____ Data extract
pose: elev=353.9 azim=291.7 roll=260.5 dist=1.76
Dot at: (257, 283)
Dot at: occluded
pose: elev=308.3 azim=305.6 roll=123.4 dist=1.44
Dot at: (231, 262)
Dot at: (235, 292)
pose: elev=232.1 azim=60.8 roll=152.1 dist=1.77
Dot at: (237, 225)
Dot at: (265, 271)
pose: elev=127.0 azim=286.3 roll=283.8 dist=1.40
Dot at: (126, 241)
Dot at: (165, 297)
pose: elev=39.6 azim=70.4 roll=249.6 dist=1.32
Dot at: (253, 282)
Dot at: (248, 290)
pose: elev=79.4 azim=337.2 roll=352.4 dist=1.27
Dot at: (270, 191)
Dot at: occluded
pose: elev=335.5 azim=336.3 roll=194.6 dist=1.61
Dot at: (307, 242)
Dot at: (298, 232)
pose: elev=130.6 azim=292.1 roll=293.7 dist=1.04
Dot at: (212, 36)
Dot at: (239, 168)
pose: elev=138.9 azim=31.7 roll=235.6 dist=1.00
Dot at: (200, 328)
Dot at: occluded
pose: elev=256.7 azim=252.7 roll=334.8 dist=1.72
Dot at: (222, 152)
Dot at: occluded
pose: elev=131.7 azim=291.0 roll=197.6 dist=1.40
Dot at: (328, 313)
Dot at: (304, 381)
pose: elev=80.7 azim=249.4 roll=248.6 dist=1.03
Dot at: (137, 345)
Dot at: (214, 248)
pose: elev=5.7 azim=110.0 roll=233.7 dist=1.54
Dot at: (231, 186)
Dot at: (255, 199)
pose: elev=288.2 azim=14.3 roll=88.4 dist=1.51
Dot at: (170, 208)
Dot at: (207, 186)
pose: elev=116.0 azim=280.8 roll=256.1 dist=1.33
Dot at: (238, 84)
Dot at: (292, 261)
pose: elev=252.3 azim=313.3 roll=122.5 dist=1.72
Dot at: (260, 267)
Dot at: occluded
________
> **What to do**:
Retype the lines above exactly, every row included.

> **In response**:
pose: elev=353.9 azim=291.7 roll=260.5 dist=1.76
Dot at: (257, 283)
Dot at: occluded
pose: elev=308.3 azim=305.6 roll=123.4 dist=1.44
Dot at: (231, 262)
Dot at: (235, 292)
pose: elev=232.1 azim=60.8 roll=152.1 dist=1.77
Dot at: (237, 225)
Dot at: (265, 271)
pose: elev=127.0 azim=286.3 roll=283.8 dist=1.40
Dot at: (126, 241)
Dot at: (165, 297)
pose: elev=39.6 azim=70.4 roll=249.6 dist=1.32
Dot at: (253, 282)
Dot at: (248, 290)
pose: elev=79.4 azim=337.2 roll=352.4 dist=1.27
Dot at: (270, 191)
Dot at: occluded
pose: elev=335.5 azim=336.3 roll=194.6 dist=1.61
Dot at: (307, 242)
Dot at: (298, 232)
pose: elev=130.6 azim=292.1 roll=293.7 dist=1.04
Dot at: (212, 36)
Dot at: (239, 168)
pose: elev=138.9 azim=31.7 roll=235.6 dist=1.00
Dot at: (200, 328)
Dot at: occluded
pose: elev=256.7 azim=252.7 roll=334.8 dist=1.72
Dot at: (222, 152)
Dot at: occluded
pose: elev=131.7 azim=291.0 roll=197.6 dist=1.40
Dot at: (328, 313)
Dot at: (304, 381)
pose: elev=80.7 azim=249.4 roll=248.6 dist=1.03
Dot at: (137, 345)
Dot at: (214, 248)
pose: elev=5.7 azim=110.0 roll=233.7 dist=1.54
Dot at: (231, 186)
Dot at: (255, 199)
pose: elev=288.2 azim=14.3 roll=88.4 dist=1.51
Dot at: (170, 208)
Dot at: (207, 186)
pose: elev=116.0 azim=280.8 roll=256.1 dist=1.33
Dot at: (238, 84)
Dot at: (292, 261)
pose: elev=252.3 azim=313.3 roll=122.5 dist=1.72
Dot at: (260, 267)
Dot at: occluded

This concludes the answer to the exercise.